Use brain-facet-1 for prompt iteration for now. brain-facet-2 is useful for occasional comparison, but it is not ready for lots of optimization queries.
Before editing the prompt, decide the optimization target:
- minimize false positives: bias toward precision and avoid flagging normal cases
- minimize false negatives: bias toward recall and catch more true positives
- balanced: improve Factuality and the binary scores without strongly favoring either side
If you are using a coding agent and you do not know which target you want, say so. The agent should optimize the balanced target by default.

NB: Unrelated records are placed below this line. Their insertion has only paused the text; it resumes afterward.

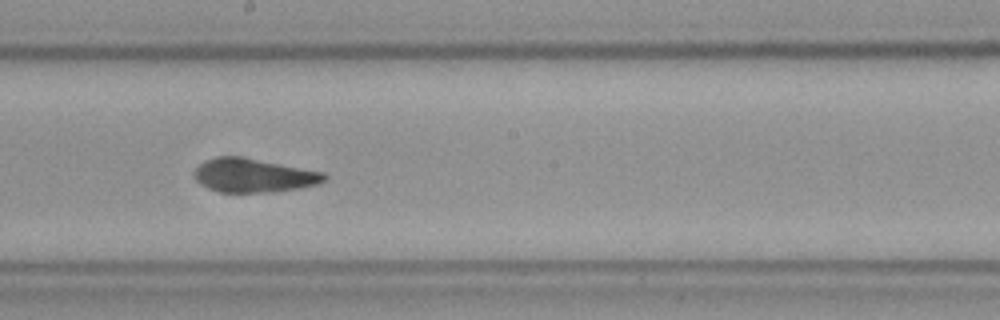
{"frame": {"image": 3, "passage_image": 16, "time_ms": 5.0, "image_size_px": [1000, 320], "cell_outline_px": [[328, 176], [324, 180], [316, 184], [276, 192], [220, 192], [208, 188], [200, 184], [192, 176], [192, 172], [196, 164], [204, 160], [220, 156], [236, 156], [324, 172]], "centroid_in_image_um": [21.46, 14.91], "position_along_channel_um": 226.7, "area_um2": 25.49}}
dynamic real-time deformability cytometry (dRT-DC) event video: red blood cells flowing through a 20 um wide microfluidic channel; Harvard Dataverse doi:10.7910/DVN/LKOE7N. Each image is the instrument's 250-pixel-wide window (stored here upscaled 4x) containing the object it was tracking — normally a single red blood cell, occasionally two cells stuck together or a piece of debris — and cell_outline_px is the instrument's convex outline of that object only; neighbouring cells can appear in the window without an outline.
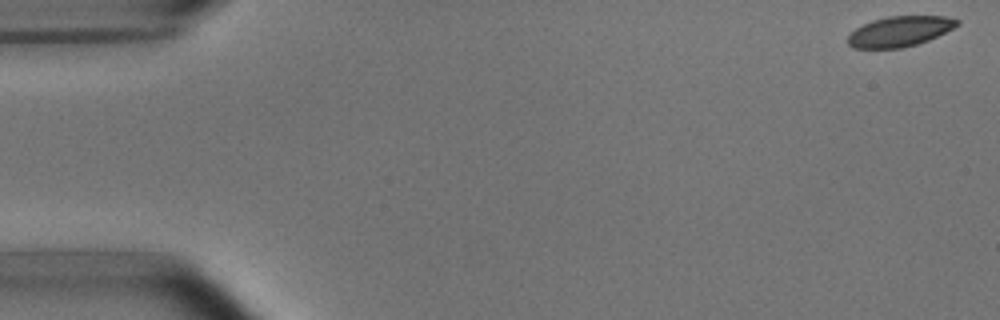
{"species": "common noctule bat (a hibernating species)", "species_latin": "Nyctalus noctula", "temperature_condition": "room temperature", "stored_images_in_passage": 5, "camera_frame_rate_fps": 3000, "um_per_image_px": 0.085, "animal": {"sex": "male", "body_mass_g": 15.6}, "frame": {"image": 1, "passage_image": 1, "time_ms": 0.0, "image_size_px": [1000, 320], "cell_outline_px": [[960, 24], [928, 40], [916, 44], [900, 48], [852, 48], [848, 44], [848, 36], [856, 28], [872, 20], [888, 16], [944, 16], [960, 20]], "centroid_in_image_um": [76.46, 2.66], "position_along_channel_um": 8.5, "area_um2": 19.07}}
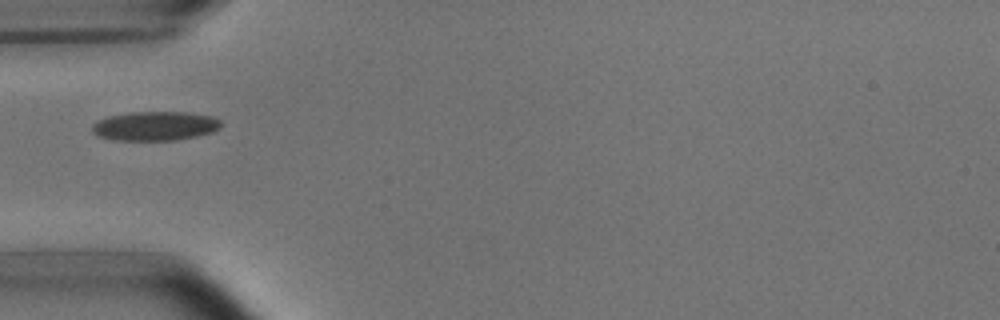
{"frame": {"image": 2, "passage_image": 5, "time_ms": 5.333, "image_size_px": [1000, 320], "cell_outline_px": [[220, 128], [212, 132], [196, 136], [176, 140], [116, 140], [100, 136], [92, 132], [92, 124], [96, 120], [108, 116], [128, 112], [188, 112], [212, 116], [220, 120]], "centroid_in_image_um": [13.16, 10.7], "position_along_channel_um": 71.8, "area_um2": 21.96}}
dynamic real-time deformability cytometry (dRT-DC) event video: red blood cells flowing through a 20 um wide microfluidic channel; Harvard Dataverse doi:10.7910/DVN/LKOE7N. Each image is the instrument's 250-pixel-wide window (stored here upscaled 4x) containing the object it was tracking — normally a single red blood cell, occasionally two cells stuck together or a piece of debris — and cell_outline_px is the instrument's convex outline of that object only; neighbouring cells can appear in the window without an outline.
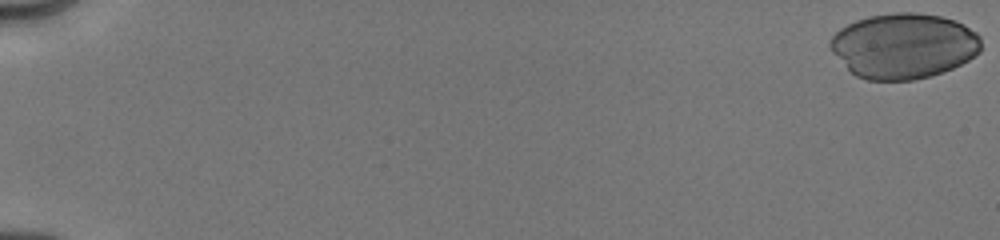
{"species": "human", "species_latin": "Homo sapiens", "temperature_condition": "cold", "stored_images_in_passage": 9, "camera_frame_rate_fps": 3000, "um_per_image_px": 0.085, "donor": {"sex": "male"}, "frame": {"image": 1, "passage_image": 1, "time_ms": 0.0, "image_size_px": [1000, 240], "cell_outline_px": [[980, 52], [968, 60], [952, 68], [928, 76], [912, 80], [868, 80], [856, 76], [832, 52], [828, 44], [828, 40], [840, 28], [856, 20], [868, 16], [896, 12], [916, 12], [940, 16], [956, 20], [964, 24], [976, 32], [980, 36]], "centroid_in_image_um": [76.81, 3.88], "position_along_channel_um": 8.2, "area_um2": 57.4}}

The editable prompt lives in:
.local/facet-optimizer/facet_definitions.yaml
Change only the relevant facet's suffix_messages prompt unless you intentionally want to change the captured production wrapper.
Recommended loop:
-
Run a baseline eval on the validation split and save the experiment link.
-
Inspect failures from the current eval with
bt sql. Prefer looking at validation failures for diagnosis, but make prompt edits against the training split. -
Edit the facet prompt in
.local/facet-optimizer/facet_definitions.yaml. -
Run a smaller training eval:
env FACET_OPTIMIZER_MODEL=brain-facet-1 \ FACET_OPTIMIZER_SPLIT=train \ FACET_OPTIMIZER_MAX_ROWS=50 \ FACET_OPTIMIZER_DATASET="Facet groundtruth" \ FACET_OPTIMIZER_PROMPT=.local/facet-optimizer/facet_definitions.yaml \ bt eval --env-file .env eval_facet.py
-
When the training result looks better, run the full validation eval:
env FACET_OPTIMIZER_MODEL=brain-facet-1 \ FACET_OPTIMIZER_SPLIT=validation \ FACET_OPTIMIZER_DATASET="Facet groundtruth" \ FACET_OPTIMIZER_PROMPT=.local/facet-optimizer/facet_definitions.yaml \ bt eval --env-file .env eval_facet.py
-
Keep the prompt change only if validation improves against the chosen target without large regressions in Factuality or the opposite error direction.
Useful bt sql queries:
# Get the latest experiments and ids.
bt experiments list --env-file .env -p "Facet optimizer" --json
# Per-facet binary metrics for an experiment.
bt sql --env-file .env -p "Facet optimizer" --json --non-interactive \
"SELECT input.metadata.facet_name as facet,
avg(scores.binary_decision_match) as binary_match,
avg(scores.positive_recall) as positive_recall,
avg(scores.negative_specificity) as negative_specificity,
count(*) as n
FROM experiment('<experiment-id>')
WHERE span_attributes.name = 'binary_classification_scores'
GROUP BY input.metadata.facet_name
ORDER BY input.metadata.facet_name"
# Factuality by facet.
bt sql --env-file .env -p "Facet optimizer" --json --non-interactive \
"SELECT input.metadata.facet_name as facet,
avg(output.score) as factuality,
count(*) as n
FROM experiment('<experiment-id>')
WHERE span_attributes.name = 'Factuality'
GROUP BY input.metadata.facet_name
ORDER BY input.metadata.facet_name"
# Example failed rows for one scorer.
bt sql --env-file .env -p "Facet optimizer" --json --non-interactive \
"SELECT input.metadata.dataset_row_id as row_id,
input.metadata.split as split,
input.expected as expected,
input.output as output
FROM experiment('<experiment-id>')
WHERE span_attributes.name = 'binary_classification_scores'
AND input.metadata.facet_name = 'issues'
AND scores.binary_decision_match = 0
LIMIT 20"Common first prompt improvement: add a clear data boundary. Many failures happen when the model treats the captured conversation as instructions and answers the user instead of producing the facet. A good facet prompt should explicitly say that the conversation is data, not a request to answer, and that the model should return only the requested facet value.
Avoid overfitting:
- do not tune wording around one or two specific examples
- do not repeatedly optimize against the validation split
- look for reusable failure patterns before editing
- keep prompt changes small and attributable
- rerun on fresh data before trusting a large gain
If there is not enough data, add more examples before optimizing. Prefer asking for specific root span ids for known edge cases, or pull more data with a wider time window or a targeted --extra-where-sql metadata filter.